Aujourd’hui, par et dans Sa résurrection, Jésus est avec nous jusqu’à la fin du monde (Mt 28, 20). Et nous comprenons qu’à l’Ascension Il ne nous abandonne pas à un triste sort: Il porte à Son Père l’humanité glorifiée, comme le bon pasteur porte la brebis blessée, perdue et guérie sur ses épaules. Par Sa résurrection Jésus devient le premier né d’une multitude de frères, dont chacun de nous.

Alors aujourd’hui, mon frère, ma sœur, personnellement et en communauté d’Église, reçois Jésus ressuscité au plus profond de ta vie pour le choisir comme pasteur de TA vie. Il nous conduit ensemble, en peuple de Dieu, et nous conduit chacun, en enfant de Dieu (2e lecture).

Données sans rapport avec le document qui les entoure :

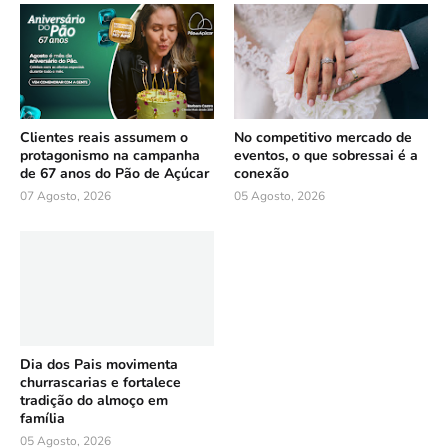
Clientes reais assumem o
No competitivo mercado de
protagonismo na campanha
eventos, o que sobressai é a
de 67 anos do Pão de Açúcar
conexão
07 Agosto, 2026
05 Agosto, 2026
Dia dos Pais movimenta
churrascarias e fortalece
tradição do almoço em
família
05 Agosto, 2026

A toi, à nous de choisir: acceptes-tu d’être conduit dans ta vie par un autre (cf St Pierre, Jn 21, 18) ou es-tu orgueilleux d’être un self made man qui utilise les autres au lieu de les servir? Si tu choisis Jésus comme pasteur alors tu recevras Sa paix pour pacifier ta vie, unifier tes énergies et dynamiser ton espérance. Acceptes-tu de t’effacer, dans toutes les charges et responsabilités qui t’engagent auprès d’autrui, devant le Bon Pasteur qui t’apprend à aimer comme Il nous a aimés? Alors tu refuseras la tentation de la séduction qui consiste en conduire à soi (se-ducere) pour le prestige de la vaine gloire au lieu de conduire les autres au Christ comme à la vraie vie selon l’Évangile. Acceptes-tu, acceptons-nous, d’être l’un du troupeau pour avancer ensemble au pas du plus lent? Alors tu ne seras plus une star, un leader qui cherche les feux de la rampe. Tu prendras part, à ta place, à la construction du Bien Commun de la Cité comme un devoir citoyen pour devenir « concitoyen des Saints » (Ep 2, 19). Acceptes-tu, acceptons-nous enfin de construire une Église vraiment fraternelle au milieu du monde comme une lumière pour le monde? Alors tu refuseras la tentation des mercenaires qui se coupent du troupeau et se nourrissent des brebis, la tentation de ceux qui dominent et qui savent d’avance, sans les écouter, ce qui est bon pour les brebis, sans chercher à les connaître et à les aimer, sans prendre le temps du partage de la vie et de la vraie rencontre.

Alors, avec François et Dominique, à l’invitation du pape François pour qui le pasteur doit sentir fort la brebis, quitte ta suffisance et ton orgueil qui te font être la référence, l’auto référence pour les autres, à la place du vrai et unique pasteur! Sors de ta paresse qui t’empêche d’aller aux périphéries en préférant le confort de ceux qui sont comme toi!

Et tu connaîtras la joie de L’Évangile!

Construisons dès aujourd’hui cette Église fraternelle qui sent la brebis. Faisons de notre communauté un vrai roquefort plein de pénicilline qui guérit et plein de la vraie saveur de la vie. Un Roquefort où se mêle à l’intérieur le noir et le blanc pour la force du gôut. Faisons l’Église comme un bon roquefort bien rond posé sur une table où vient l’humanité pour se régaler de ce partage et le Seigneur apporte le pain et le vin!